A load-balancer virtual server and a service group are created for the tagged VMs or NICs. To see the load balancer virtual server, from the VPX GUI, navigate to Traffic Management > Load Balancing > Virtual Servers.

How to add Azure tag settings by using VPX CLI

Type the following command on Citrix ADC CLI to create a cloud profile for Azure tags.


add cloud profile `<profile name>` -type azuretags -vServerName `< vserver name>` -serviceType HTTP -IPAddress `<vserver IP address>` -port 80 -serviceGroupName `<service group name>` -boundServiceGroupSvcType HTTP -vsvrbindsvcport 80 -azureTagName `<Azure tag specified on Azure portal>` -azureTagValue `<Azure value specified on the Azure portal>` -azurePollPeriod 60

Important You must save all configurations; otherwise, the configurations are lost after you restart the instance. Type save config.

Example 1: Here’s a sample command for a cloud profile for HTTP traffic of all Azure VMs/NICs tagged with the “myTagName/myTagValue” pair:

add cloud profile MyTagCloudProfile -type azuretags -vServerName MyTagVServer -serviceType HTTP -IPAddress 40.115.116.57 -port 80 -serviceGroupName MyTagsServiceGroup -boundServiceGroupSvcType HTTP -vsvrbindsvcport 80 -azureTagName myTagName -azureTagValue myTagValue -azurePollPeriod 60
Done

To display the cloud profile, type show cloudprofile.

Example 2: The following CLI command prints information about the newly added cloud profile in example 1.

show cloudprofile
1)    Name:  MyTagCloudProfile Type:  azuretags         VServerName:  MyTagVServer ServiceType:  HTTP       IPAddress:  52.178.209.133 Port:  80                ServiceGroupName:  MyTagsServiceGroup BoundServiceGroupSvcType:  HTTP
      Vsvrbindsvcport:  80     AzureTagName:  myTagName AzureTagValue:  myTagValue AzurePollPeriod:  60     GraceFul:  NO            Delay:  60

To remove a cloud profile, type rm cloudprofile <cloud profile name>

Example 3: The following command removes the cloud profile created in example 1.

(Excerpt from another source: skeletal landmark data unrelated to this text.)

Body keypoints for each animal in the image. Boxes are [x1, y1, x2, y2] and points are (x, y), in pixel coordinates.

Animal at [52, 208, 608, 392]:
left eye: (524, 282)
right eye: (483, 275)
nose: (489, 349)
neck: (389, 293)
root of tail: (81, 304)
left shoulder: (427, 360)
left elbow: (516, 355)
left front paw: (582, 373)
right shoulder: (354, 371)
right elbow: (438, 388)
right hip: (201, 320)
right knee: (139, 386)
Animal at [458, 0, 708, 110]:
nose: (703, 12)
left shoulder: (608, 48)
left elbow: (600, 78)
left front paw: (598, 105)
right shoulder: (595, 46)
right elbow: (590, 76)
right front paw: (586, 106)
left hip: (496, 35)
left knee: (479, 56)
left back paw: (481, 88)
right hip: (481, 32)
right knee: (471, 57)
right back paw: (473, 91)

> rm cloudprofile MyTagCloudProfile
  Done

Troubleshooting

Issue: In very rare cases, the “rm cloud profile” CLI command might fail to remove servicegroup and servers associated with the deleted cloud profile. This happens when the command is issued seconds before the poll period of the cloud profile being deleted elapses.

Solution: Manually delete the remaining service groups by entering the following CLI command for each of the remaining service groups:

#> rm servicegroup <serviceGroupName>

Also remove each of the remain servers by entering the following CLI command for each of the remaining servers:

#> rm server <name>

Issue: If you add an Azure tag settings to a VPX instance by using CLI, the rain_tags process continues to run on an HA pair node after a warm reboot.

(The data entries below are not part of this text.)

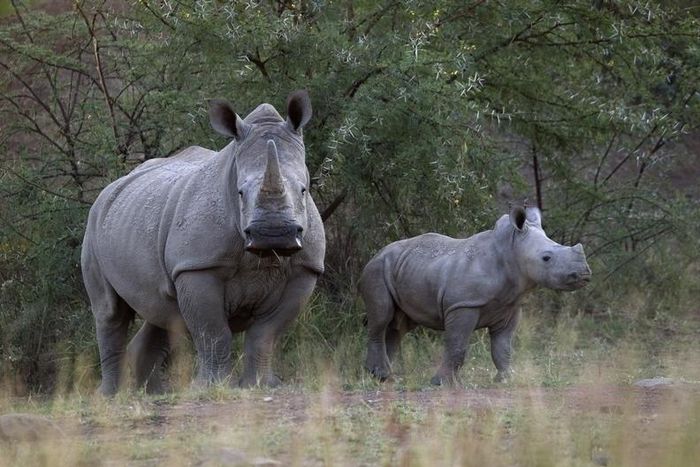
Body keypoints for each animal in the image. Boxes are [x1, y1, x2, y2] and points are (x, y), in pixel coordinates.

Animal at [81, 90, 325, 395]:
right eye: (240, 193)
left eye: (304, 190)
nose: (273, 234)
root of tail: (111, 187)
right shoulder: (197, 266)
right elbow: (213, 331)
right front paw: (210, 387)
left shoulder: (304, 270)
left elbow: (265, 334)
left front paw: (260, 385)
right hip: (94, 223)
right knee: (110, 311)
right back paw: (110, 395)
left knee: (163, 310)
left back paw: (154, 394)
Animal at [359, 207, 591, 385]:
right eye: (546, 258)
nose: (584, 274)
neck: (510, 250)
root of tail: (377, 253)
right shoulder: (463, 305)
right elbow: (457, 345)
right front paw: (442, 383)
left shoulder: (510, 307)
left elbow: (503, 348)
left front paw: (506, 379)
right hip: (376, 270)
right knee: (382, 317)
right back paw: (382, 376)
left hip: (403, 268)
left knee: (399, 325)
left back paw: (387, 377)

Solution: Manually terminate the process on the secondary node after a warm reboot. From CLI of the secondary HA node exit to shell prompt:

#> shell

Use the following command to kill the rain_tags process:

# PID=`ps -aux | grep rain_tags | awk '{print $2}'`; kill -9 $PID

Issue: Back-end servers might not be reachable and reported as DOWN by the VPX intance, in spite of being healthy. Solution: Make sure that the VPX instance can reach the tagged IP address corresponding to the back-end server. For a tagged NIC, this is the NIC IP address; whereas for a tagged VM, this is the VM’s primary IP address. If the VM/NIC resides on a different Azure Vnet, make sure that Vnet peering is enabled.